From Wikipedia
Great Artists of the Italian Renaissance
Lecture Two
From Gothic to Renaissance
Gothic art was a Medieval
art movement
that developed in France out of Romanesque
art in the mid-12th century, led by the concurrent development of
Gothic
architecture. It spread to all of Western Europe, but took over
art more completely north of the Alps,
never quite effacing more classical styles in Italy. In the late 14th
century, the sophisticated court style of International
Gothic developed, which continued to evolve until the late 15th
century. In many areas, especially Germany, Late Gothic art continued
well into the 16th century, before being subsumed into Renaissance
art. Primary media in the Gothic period included sculpture,
panel painting,
stained glass,
fresco and
illuminated
manuscript. The easily recognisable shifts in architecture from
Romanesque to Gothic, and Gothic to Renaissance styles, are typically
used to define the periods in art in all media, although in many ways
figurative art developed at a different pace.
The earliest Gothic art was monumental
sculpture, on the walls of Cathedrals and abbeys.

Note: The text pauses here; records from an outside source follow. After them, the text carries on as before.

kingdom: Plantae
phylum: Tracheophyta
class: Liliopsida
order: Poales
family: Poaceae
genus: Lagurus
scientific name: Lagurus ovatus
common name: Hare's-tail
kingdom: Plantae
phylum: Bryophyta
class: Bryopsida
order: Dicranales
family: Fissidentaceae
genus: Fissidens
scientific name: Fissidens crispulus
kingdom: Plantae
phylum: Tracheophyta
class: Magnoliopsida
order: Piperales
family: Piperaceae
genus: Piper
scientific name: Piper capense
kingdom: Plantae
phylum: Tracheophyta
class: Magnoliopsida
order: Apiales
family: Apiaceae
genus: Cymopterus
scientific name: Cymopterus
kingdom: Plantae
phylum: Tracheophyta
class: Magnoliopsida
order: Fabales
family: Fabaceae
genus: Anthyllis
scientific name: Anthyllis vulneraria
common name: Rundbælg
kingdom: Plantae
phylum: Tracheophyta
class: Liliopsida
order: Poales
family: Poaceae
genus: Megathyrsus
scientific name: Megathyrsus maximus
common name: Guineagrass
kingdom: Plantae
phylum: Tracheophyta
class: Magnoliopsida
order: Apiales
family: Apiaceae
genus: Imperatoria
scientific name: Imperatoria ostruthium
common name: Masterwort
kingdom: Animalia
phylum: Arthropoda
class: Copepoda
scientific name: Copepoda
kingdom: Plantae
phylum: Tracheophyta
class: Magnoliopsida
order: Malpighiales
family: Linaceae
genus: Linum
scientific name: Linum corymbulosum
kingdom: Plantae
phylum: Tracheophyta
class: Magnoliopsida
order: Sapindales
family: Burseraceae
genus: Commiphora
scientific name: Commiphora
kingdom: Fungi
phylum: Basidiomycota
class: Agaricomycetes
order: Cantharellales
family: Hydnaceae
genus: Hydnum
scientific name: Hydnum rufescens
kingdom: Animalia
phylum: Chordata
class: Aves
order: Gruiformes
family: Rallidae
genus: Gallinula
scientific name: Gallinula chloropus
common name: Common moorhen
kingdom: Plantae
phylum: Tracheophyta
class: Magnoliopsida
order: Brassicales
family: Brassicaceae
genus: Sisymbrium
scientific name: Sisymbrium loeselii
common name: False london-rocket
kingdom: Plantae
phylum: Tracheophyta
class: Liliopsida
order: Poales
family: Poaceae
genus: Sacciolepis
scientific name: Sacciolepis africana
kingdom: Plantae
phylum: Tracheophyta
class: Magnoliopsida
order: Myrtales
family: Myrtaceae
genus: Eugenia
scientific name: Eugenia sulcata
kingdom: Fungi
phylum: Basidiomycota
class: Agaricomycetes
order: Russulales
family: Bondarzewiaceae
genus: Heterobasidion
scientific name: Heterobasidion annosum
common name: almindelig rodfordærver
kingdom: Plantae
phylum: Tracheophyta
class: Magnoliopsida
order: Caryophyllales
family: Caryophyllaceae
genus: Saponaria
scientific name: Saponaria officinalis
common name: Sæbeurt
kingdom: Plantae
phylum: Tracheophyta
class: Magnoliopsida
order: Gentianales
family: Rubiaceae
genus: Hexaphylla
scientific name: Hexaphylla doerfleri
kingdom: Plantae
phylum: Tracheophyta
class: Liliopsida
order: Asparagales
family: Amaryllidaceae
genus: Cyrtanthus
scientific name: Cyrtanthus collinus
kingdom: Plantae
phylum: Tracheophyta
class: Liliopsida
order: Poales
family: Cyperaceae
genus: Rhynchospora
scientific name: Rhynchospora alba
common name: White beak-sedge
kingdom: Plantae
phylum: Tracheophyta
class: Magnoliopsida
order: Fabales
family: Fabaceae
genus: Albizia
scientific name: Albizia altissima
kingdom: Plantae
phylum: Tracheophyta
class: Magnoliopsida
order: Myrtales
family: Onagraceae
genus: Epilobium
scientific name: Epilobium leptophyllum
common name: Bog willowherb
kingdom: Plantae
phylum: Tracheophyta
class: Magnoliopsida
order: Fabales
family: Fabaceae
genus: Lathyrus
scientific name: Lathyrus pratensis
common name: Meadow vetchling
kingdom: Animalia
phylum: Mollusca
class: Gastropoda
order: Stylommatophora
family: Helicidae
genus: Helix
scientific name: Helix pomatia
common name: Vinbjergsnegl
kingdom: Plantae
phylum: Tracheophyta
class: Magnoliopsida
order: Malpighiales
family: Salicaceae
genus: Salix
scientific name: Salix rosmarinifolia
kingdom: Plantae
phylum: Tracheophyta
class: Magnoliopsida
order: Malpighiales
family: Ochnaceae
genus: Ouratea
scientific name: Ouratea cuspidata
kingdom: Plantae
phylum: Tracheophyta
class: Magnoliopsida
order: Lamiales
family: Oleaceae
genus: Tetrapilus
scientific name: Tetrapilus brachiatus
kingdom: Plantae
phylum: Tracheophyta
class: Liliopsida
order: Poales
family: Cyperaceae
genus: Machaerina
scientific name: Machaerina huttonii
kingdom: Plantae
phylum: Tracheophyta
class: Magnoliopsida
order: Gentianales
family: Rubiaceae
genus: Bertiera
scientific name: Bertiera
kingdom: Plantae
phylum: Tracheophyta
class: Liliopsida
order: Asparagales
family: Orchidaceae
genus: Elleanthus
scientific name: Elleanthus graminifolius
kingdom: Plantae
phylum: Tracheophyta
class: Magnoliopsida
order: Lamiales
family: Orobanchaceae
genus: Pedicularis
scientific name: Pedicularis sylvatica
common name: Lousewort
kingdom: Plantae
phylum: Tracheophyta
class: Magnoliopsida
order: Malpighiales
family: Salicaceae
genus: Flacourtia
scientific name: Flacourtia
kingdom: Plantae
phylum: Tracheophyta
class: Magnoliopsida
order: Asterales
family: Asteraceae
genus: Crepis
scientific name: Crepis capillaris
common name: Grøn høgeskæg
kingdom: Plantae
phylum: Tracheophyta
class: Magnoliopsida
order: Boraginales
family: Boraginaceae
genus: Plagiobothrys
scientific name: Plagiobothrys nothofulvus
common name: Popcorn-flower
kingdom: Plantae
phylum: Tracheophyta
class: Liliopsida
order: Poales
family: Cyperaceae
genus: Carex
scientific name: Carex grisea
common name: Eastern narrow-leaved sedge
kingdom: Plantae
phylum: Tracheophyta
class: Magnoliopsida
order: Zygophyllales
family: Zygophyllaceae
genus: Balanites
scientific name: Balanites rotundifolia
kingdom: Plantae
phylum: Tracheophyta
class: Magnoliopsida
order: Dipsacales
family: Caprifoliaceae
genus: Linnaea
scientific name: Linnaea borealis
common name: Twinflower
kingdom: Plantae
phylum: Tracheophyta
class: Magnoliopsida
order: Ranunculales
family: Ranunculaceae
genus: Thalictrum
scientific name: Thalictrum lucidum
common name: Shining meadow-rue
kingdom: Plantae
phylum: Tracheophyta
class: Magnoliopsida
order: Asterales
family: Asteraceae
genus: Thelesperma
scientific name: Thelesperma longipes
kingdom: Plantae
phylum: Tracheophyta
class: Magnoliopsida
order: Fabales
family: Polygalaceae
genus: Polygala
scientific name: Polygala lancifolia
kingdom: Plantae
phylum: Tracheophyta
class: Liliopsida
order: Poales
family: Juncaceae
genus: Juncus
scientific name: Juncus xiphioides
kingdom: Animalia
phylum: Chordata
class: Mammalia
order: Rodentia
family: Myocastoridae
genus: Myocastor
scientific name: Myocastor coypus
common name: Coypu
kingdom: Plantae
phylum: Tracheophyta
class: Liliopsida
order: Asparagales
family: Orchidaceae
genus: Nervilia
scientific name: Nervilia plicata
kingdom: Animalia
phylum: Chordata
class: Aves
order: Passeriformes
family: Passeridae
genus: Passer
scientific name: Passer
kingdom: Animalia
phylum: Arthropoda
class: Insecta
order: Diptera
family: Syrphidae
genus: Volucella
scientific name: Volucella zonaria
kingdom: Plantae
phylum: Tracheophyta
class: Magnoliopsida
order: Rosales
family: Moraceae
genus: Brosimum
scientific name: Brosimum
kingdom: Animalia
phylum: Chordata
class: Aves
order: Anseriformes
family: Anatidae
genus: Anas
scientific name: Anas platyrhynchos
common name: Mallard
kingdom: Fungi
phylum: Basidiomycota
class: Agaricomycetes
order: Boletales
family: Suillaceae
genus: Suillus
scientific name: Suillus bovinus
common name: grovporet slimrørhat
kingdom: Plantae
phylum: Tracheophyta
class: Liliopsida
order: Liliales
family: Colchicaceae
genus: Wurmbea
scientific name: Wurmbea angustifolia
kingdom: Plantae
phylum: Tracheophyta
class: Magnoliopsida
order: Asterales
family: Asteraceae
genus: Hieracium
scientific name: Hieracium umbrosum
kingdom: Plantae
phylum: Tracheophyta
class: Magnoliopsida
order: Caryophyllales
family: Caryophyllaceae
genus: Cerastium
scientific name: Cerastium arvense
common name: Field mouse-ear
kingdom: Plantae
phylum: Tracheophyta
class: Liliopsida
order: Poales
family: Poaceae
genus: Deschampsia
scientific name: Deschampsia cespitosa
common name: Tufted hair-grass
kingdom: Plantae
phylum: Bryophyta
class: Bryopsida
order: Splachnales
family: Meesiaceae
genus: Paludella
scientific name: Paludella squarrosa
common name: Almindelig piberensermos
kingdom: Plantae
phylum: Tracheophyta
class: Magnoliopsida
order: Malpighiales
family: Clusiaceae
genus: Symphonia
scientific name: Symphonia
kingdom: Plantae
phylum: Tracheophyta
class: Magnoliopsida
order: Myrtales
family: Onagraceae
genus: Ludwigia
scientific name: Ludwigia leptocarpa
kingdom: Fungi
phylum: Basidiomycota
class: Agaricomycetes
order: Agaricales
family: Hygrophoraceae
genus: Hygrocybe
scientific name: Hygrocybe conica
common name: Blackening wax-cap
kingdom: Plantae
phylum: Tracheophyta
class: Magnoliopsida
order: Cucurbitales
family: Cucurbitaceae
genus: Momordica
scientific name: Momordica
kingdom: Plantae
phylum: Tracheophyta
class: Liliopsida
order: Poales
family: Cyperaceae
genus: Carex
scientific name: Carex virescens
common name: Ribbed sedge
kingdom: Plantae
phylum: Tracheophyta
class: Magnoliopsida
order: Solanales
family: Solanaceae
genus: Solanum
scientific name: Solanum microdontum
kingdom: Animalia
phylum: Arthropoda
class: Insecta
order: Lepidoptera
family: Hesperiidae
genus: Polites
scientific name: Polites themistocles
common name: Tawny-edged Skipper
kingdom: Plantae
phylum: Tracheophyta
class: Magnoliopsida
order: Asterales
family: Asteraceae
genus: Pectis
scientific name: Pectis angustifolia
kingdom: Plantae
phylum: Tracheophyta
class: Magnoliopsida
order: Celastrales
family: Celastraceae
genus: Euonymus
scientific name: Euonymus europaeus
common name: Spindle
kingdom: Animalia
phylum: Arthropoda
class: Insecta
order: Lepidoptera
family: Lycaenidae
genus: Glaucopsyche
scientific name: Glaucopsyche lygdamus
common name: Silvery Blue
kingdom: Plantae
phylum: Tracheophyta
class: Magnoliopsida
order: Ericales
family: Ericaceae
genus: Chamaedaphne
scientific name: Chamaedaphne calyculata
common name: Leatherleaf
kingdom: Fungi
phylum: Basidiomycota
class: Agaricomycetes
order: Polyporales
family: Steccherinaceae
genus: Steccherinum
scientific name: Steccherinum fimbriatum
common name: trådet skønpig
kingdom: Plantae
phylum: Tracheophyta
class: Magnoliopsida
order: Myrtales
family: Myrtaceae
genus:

Christian art
was often typological
in nature (see Medieval
allegory), showing the stories of the New Testament and the Old
Testament side by side. Saints' lives were often depicted. Images of
the Virgin
Mary changed from the Byzantine iconic form to a more human and
affectionate mother, cuddling her infant, swaying from her hip, and
showing the refined manners of a well-born aristocratic courtly lady.
Secular art
came in to its own during this period with the rise of cities,
foundation
of universities, increase in trade, the establishment of a
money-based economy and the creation of a bourgeois
class who could afford to patronize the arts and commission works
resulting in a proliferation of paintings and illuminated
manuscripts. Increased literacy and a growing body of secular
vernacular literature encouraged the representation of secular
themes in art. With the growth of cities, trade guilds
were formed and artists were often required to be members of a
painters'
guild—as a result, because of better record keeping, more
artists are known to us by name in this period than any previous;
some artists were even so bold as to sign their names.